**WORK ORDER 1:** From the oversteer transcript, output the passage starting at "00:10 This may" and ending at "want it to.".
**WORK ORDER 2:**
Answer these questions using the oversteer transcript:
(a) Besides oversteer, what two terms does it give for this handling condition?
(b) According to it, through what part of the car is the feeling of oversteer transmitted into your body?
(c) How does it describe opposite lock?
**WORK ORDER 3:** Resume the oversteer transcript after its final sentence.

**TEXT FOR ANALYSIS:**
----------------------------------------

00:10 This may also be referred to as the car being loose or over rotating.
00:15 Oversteer is a situation where the car is literally oversteering or turning more than we want it to.
00:22 If we look at the racing line through a given corner, a car that is oversteering will tend to move towards the inside of the corner, driving a tighter line than what we'd intended.
00:31 Unlike understeer, oversteer requires some fundamental input from the driver in order to control the car and prevent the oversteer resulting in a loss of control or a spin.
00:42 Since oversteer requires a reaction that may not be instinctive to novice drivers, this is why most car manufacturers try to avoid oversteer as a natural handling trait.
00:52 It's important to be able to feel when the car is starting to oversteer and this feeling is transmitted into your body through the seat.
01:00 What you're going to feel is a sensation where the car turns more sharply than you'd intended from your steering input.
01:06 You'll feel the car begin to rotate around your body and through the seat you'll be able to feel the rear of the car begin to slide.
01:14 This feeling of the car rotating around you will also be coupled with a need to reduce the steering lock to maintain your desired line through the corner.
01:22 The amount of steering you need to remove will depend on the severity of the oversteer.
01:27 A small amount of oversteer will just require you to slightly reduce the steering lock to maintain your line while if it's severe enough you'll need opposite lock where we physically turn the wheel the opposite way to the direction of the corner.

----------------------------------------

**GIVEN ENTRIES:**
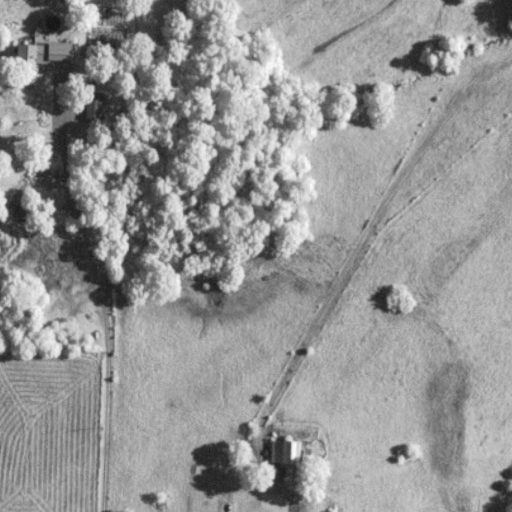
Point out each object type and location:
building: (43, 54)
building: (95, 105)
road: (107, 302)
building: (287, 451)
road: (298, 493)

----------------------------------------

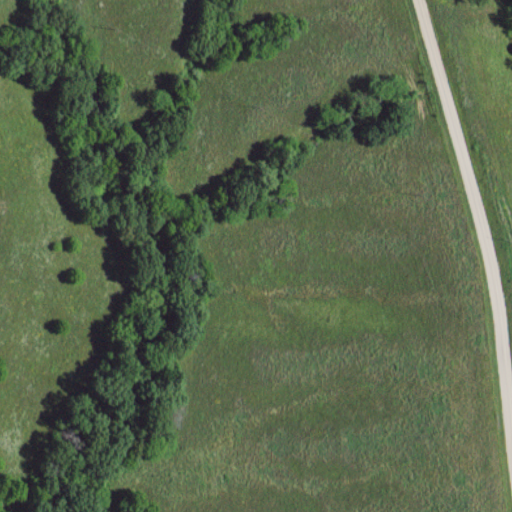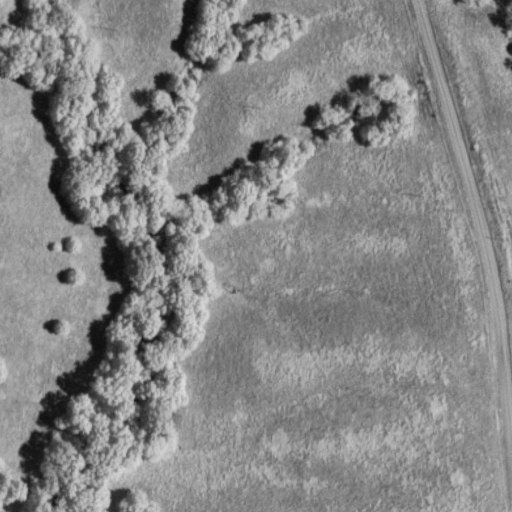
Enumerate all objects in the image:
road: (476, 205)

----------------------------------------

**RESULT 1:**
00:10 This may also be referred to as the car being loose or over rotating.
00:15 Oversteer is a situation where the car is literally oversteering or turning more than we want it to.

**RESULT 2:**
(a) The car being loose or over rotating.
(b) Through the seat.
(c) Physically turning the wheel the opposite way to the direction of the corner.

**RESULT 3:**
01:41 If we don't get this right then we're going to end up most likely with the car spinning.
01:45 Just like in our last module on understeer, it's important to understand that oversteer can be caused by many factors, however for the purposes of this course, we'll be looking at improvements through corner weighting alone.
01:58 The first place to start then is to consider whether the car is oversteering equally in left hand and right hand corners.
02:05 If there's an imbalance here and the car is worse in one direction than the other, the first place to check would be your left weight and cross weight percentages and make adjustments as required.
02:16 If the car is oversteering the same in both directions and assuming that the left weight and cross weight percentages are close to perfect, the next aspect to consider is your rear weight percentage.
02:26 To reduce oversteer, we want to move weight towards the rear axle line which will promote more rear end grip.
02:33 This can be achieved by either increasing the ride height at the front of the car or alternatively lowering the ride height at the rear.